Buradaki beni etkileyen üçüncü manzara ise Huangshan dağındaki çok sayıda birbiri ardına sıralanan dimdik tepeler vardır. Ayrıca bazı tepelerde ise inanılmaycak şekilde hayvan ve insan figürlerine benzeyen taşlar vardı.Huangshan dağı doğal güzelliklerin yanı sırasında ayrıca Çin kültüründe ve Taoizimden derin izlere sahiptir.Dünyanın neresinde olursa olsun dağlar toplumlarının dini inanışları açısından önemli yerler olmuştur.Bizim gibi gezmek için gelenlerde olurkan Taoizim inancına sahip insanların buraya ibadet için geliyor.

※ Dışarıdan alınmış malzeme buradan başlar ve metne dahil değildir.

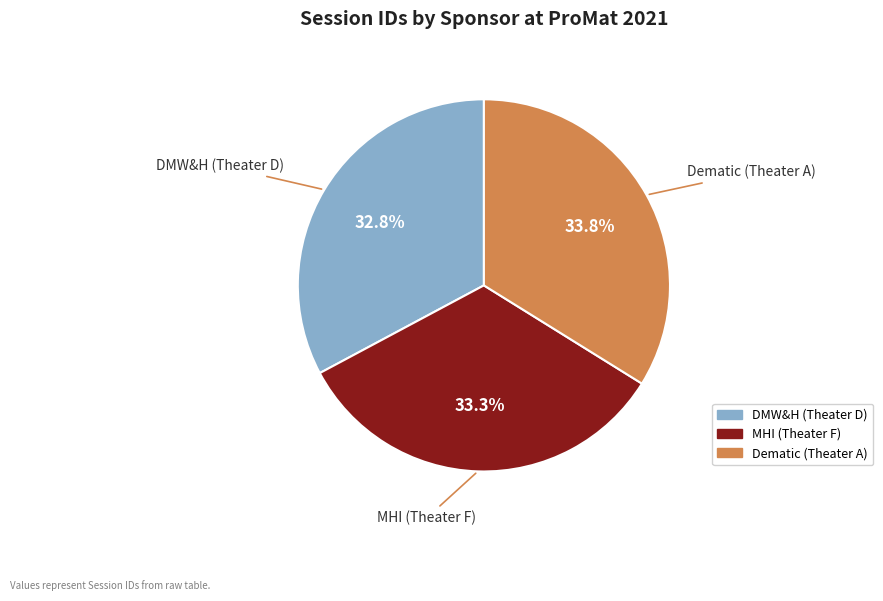

Between MHI (Theater F) and Dematic (Theater A), which is larger?

Dematic (Theater A)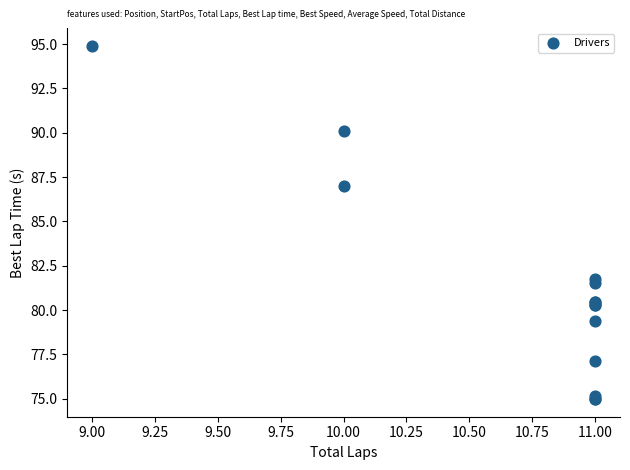

What Y value in the scatter plot is closest to 84?

81.8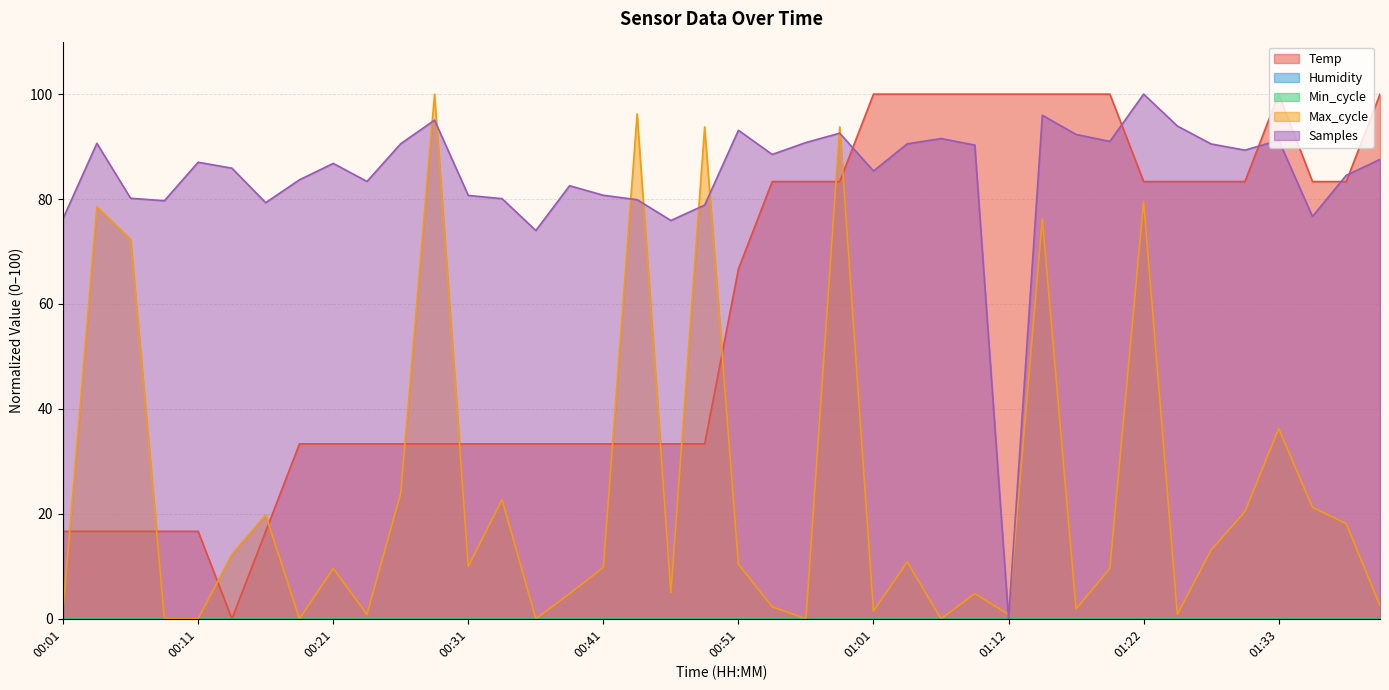

List the labels in order of value, largest first.

01:01, 01:04, 01:06, 01:09, 01:12, 01:14, 01:17, 01:19, 01:33, 01:40, 00:53, 00:56, 00:59, 01:22, 01:25, 01:27, 01:30, 01:35, 01:38, 00:51, 00:18, 00:21, 00:23, 00:26, 00:28, 00:31, 00:33, 00:36, 00:38, 00:41, 00:43, 00:46, 00:48, 00:01, 00:03, 00:06, 00:08, 00:11, 00:16, 00:13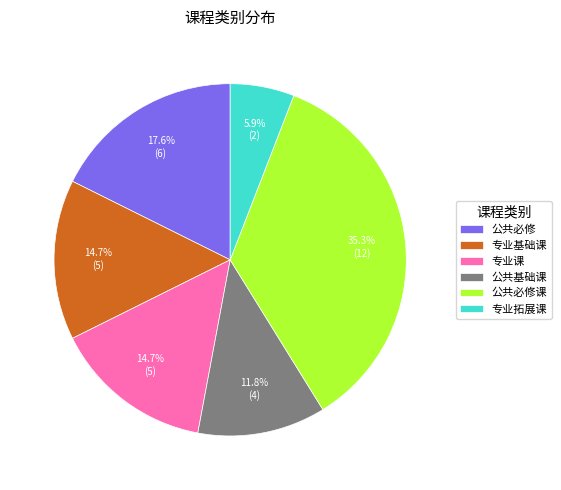

Between 专业拓展课 and 专业基础课, which is larger?

专业基础课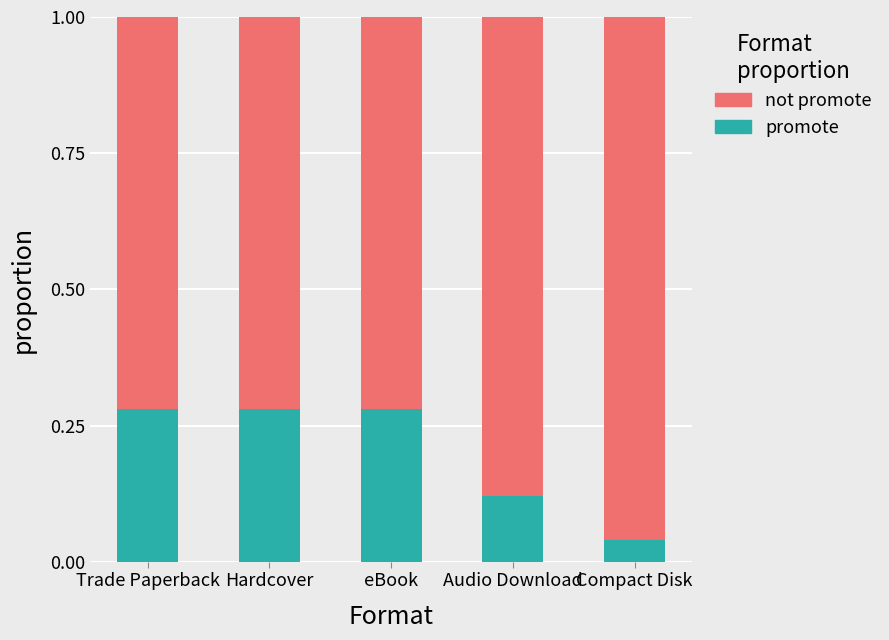

At which label does promote reach its minimum?

Compact Disk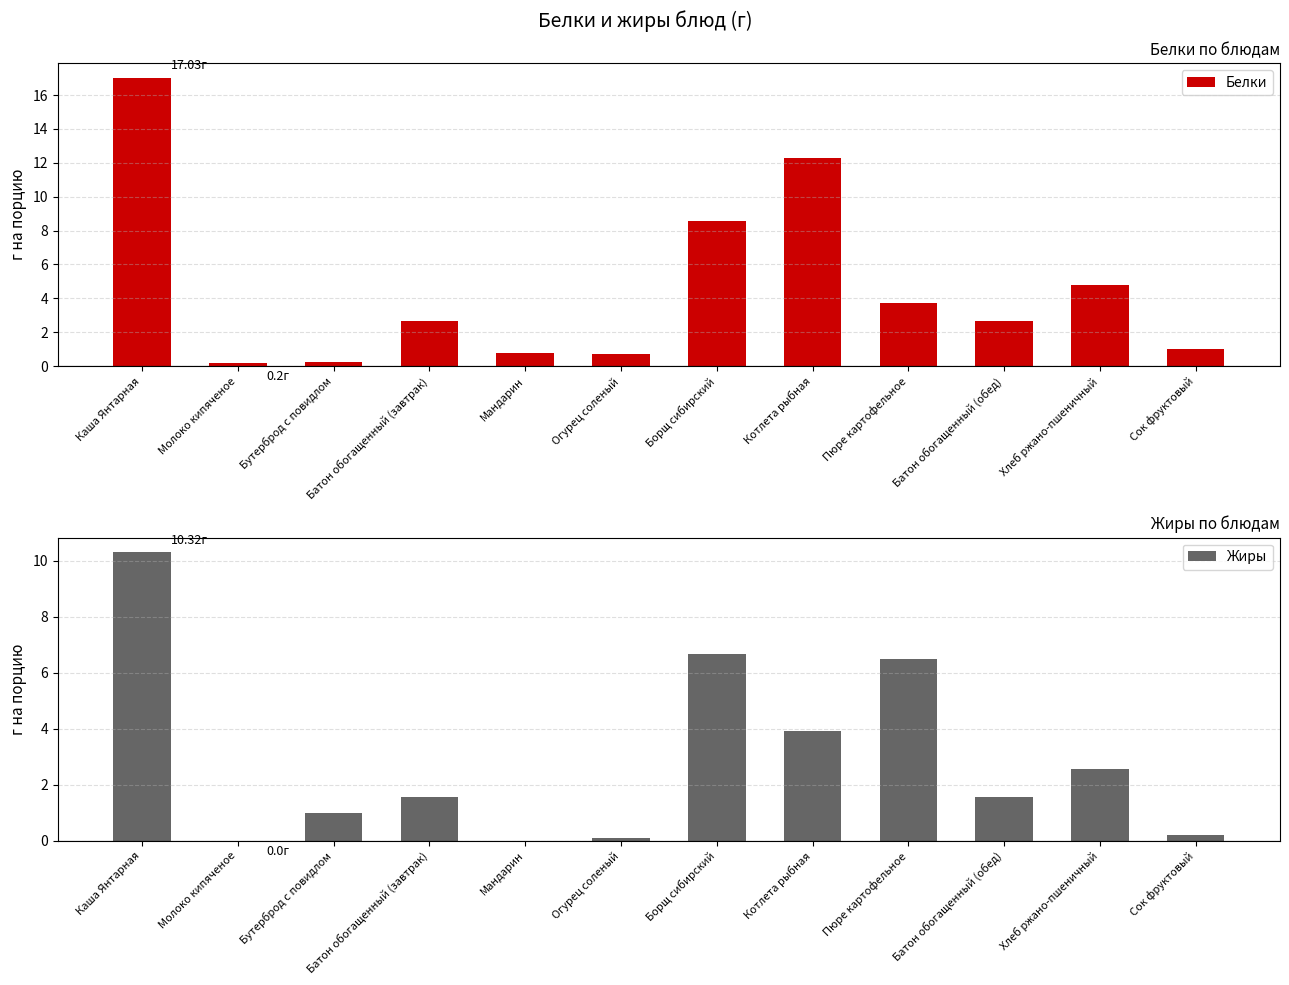

Which series has the largest total across all categories?

Белки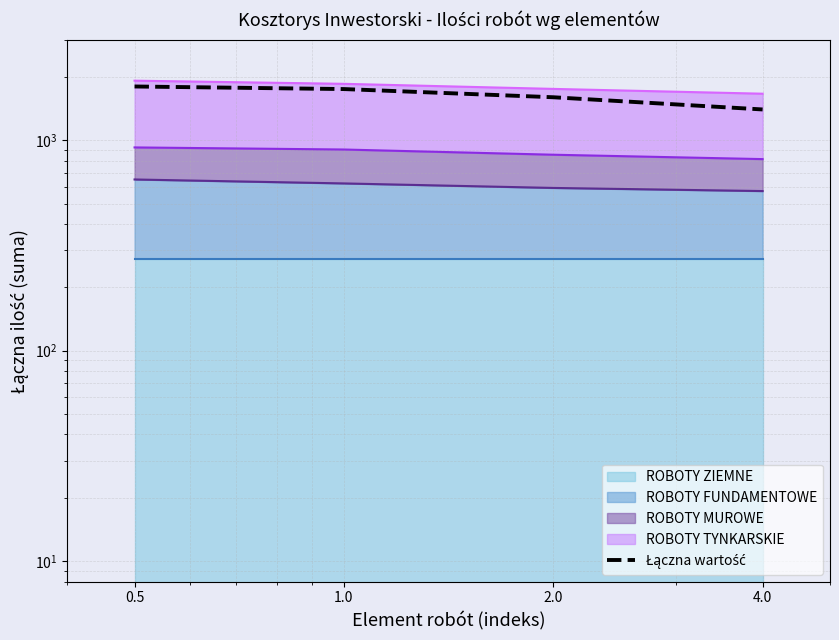

What is the greatest value displayed?

1800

Çinliler Huangshan dağını çok iyi şekilde koruyorlar. Çöpleri otantikliğini bozmadan taşlardan yapılmış çöp kutularına atıyorlar. Yürüyüş parkuru içinde sigara içenlere büyük para cezaları uygulamaktadırlar. Parkurun sonunda Xihai vadisinde inşa edilen funiküler hattı yaya olarak 5-6 saate süren yürüyüşü 5 dakikada vadinin sarp ve dik yokuşlarını aşmış oluyoruz. Avusturyalı bir firma tarafından inşa edilen vagonların yan kısımları cam kaplı olduğundan her yeri rahatça görme sanşımız oluyor. İmkanı ve vakti olan herkesin Huangshan dağını görmesini davet ediyorum.
Gezice kalın
Oktay ARSLAN
Araştırma Görevlisi
Nanjing Havacılık ve Uzay Üniversitesi
Çin.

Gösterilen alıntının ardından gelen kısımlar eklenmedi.